KENDARI,KERATONNEWS.CO.ID - Pasca keputusan Mahkamah Agung (MA) dan Pengadilan Tata Usaha Negara (PTUN) Jakarta yang membatalkan izin pinjam pakai penggunaan kawasan hutan (IPPKH) PT. Gema Kreasi Perdana (GKP), ribuan masyarakat dan karyawan kehilangan pekerjaan.

Untuk itu, demi memperjuangkan nasib mereka, ribuan warga yang berasal dari berbagai desa Kabupaten Konawe Kepulaun (Konkep) kembali melakukan demo lanjutan di Kota Kendari, menuntut Pemerintah Provinsi Sulawesi Tenggara (Sultra) untuk turut andil langsung dalam memikirkan nasib warga yang kini kehilangan pekerjaan, setelah kegiatan operasional PT GKP terhenti untuk sementara waktu. 

Sebelumnya, mereka demonstrasi ke pemerintah dan DPRD Kabupaten Konawe Kepulauan pada 23 Oktober 2023 lalu, massa secara mandiri dan sukarela mendatangi dan menuntut kepada Pemerintah Provinsi dan juga DPRD Sultra untuk memperhatikan nasib mereka, Selasa (31/10/2023). 

Jenderal lapangan aksi Persatuan Mahasiswa Masyarakat wWawonii (PMWM), Andiman mengatakan aksi ini merupakan aksi murni yang lahir dari keresahan dan kegelisahan masyarakat  Wawonii yang kini kehilangan pekerjaan. 

“Dengan melihat kodisi di masyarakat pasca terhentinya kegiatan operasional PT GKP, maka kami tergerak untuk meminta kepada pemerintah agar juga memperhatikan nasib kami.

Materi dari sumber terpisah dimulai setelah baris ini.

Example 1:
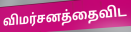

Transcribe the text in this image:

விமர்சனத்தைவிட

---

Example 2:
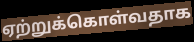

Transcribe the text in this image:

ஏற்றுக்கொள்வதாக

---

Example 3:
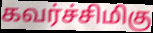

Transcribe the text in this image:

கவர்ச்சிமிகு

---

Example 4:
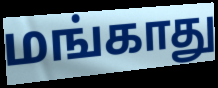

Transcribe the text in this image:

மங்காது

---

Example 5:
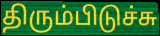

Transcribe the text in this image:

திரும்பிடுச்சுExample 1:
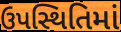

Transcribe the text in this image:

ઉપસ્થિતિમાં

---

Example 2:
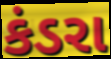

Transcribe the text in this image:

કંડરા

Ribuan orang kehilangan pekerjaan. Perekonomian yang mulai bertumbuh  kembali lesu," ungkapnya. 

Untuk itu kata Andiman, masyarakat Wawonii mendukung investasi pertambangan dan investasi lainnya di Kabupaten Konawe Kepulauan. Pihaknya meminta kepada Pemerintah Provinsi untuk membuka lapangan pekerjaan seluas-luasnya di Kabupaten Konawe Kepulauan. 

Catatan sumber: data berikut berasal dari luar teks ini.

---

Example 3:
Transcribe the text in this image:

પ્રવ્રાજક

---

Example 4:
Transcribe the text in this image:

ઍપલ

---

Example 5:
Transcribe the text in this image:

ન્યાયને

"Kami juga meminta kepada Pemerintah Provinsi Sultra untuk mengambil langkah agar PT. GKP dapat segera kembali beroperasi. Kami juga mengecam tindakan beberapa oknum yang selalu mengatasnamakan masyarakat Wawonii untuk menolak hadirnya investasi pertambangan di Pulau Wawonii," tegasnya. 

Sementara itu, Fadlan, salah seorang warga Wawonii yang ikut melakukan demonstrasi mengatakan, selama satu tahun terakhir ia memiliki pendapatan yang pasti setiap bulan, bisa membantu  memenuhi kebutuhan keluarga dari bekerja di tambang. Sekarang, hal itu tidak bisa lagi didapatkan setelah kegiatan tambang untuk sementara berhenti dan terkena efisiensi. 

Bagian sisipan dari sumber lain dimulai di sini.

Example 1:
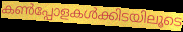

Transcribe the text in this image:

കൺപ്പോളകൾക്കിടയിലൂടെ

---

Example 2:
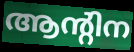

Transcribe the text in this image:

ആന്റിന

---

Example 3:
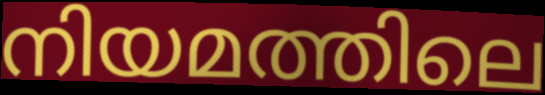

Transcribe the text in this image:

നിയമത്തിലെ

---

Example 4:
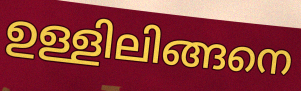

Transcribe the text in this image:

ഉള്ളിലിങ്ങനെ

"Untuk itu kami datang meminta perhatian pemerintah dan DPRD untuk memperhatikan nasib kami, yang saat ini kehilangan pekerjaan," ungkapnya. 

Terhentinya kegiatan operasonal PT GKP tidak saja menyisahkan ribuan orang yang kehilangan pekerjaan, tetapi juga berdampak terhadap perekonomian masyarakat sekitar tambang. Warung-warung makan yang mulai tumbuh sejak kehadiran perusahaan, rumah kontrakan, kedai kopi juga toko-toko kelontong, kini sepi dan pendapatan jauh menurun drastis.

“Dulu, kos-kosan belum selesai dibangun, sudah banyak peminat, bahkan kami sampai menolak karena jumlah kamar yang terbatas. Sekarang, dari 10 kamar kos, kosong, tidak ada satupun terisi,” demikian cerita Sajehan, pemilik rumah kontrakan di Rokoroko.  

Tidak hanya Sajehan seorang, banyak juga warga lain di Rokoroko Raya yang mulai membuka usaha rumah kontrakan, kini kosong dan tidak terisi. Begitu juga dengan usaha rumah makan yang mulai bermunculan di sekitar lokasi tambang PT GKP, kini kehilangan pelanggan. Pendapatan menurun drastis, hingga 80 persen.

“Dulu saya buka toko sampai tengah malam dan selalu ramai. Sekarang jam 10 malam, sudah tutup. Tidak hanya saya tetapi juga pelaku sauah lain. Terasa sekali sepi semenjak kegiatan tambang berhenti. Kami berharap kegiatan tambang ini Kembali berjalan, agar perekonomian bisa Kembali membaik,” demikian ungkap Hendra, pemilik toko kelontong.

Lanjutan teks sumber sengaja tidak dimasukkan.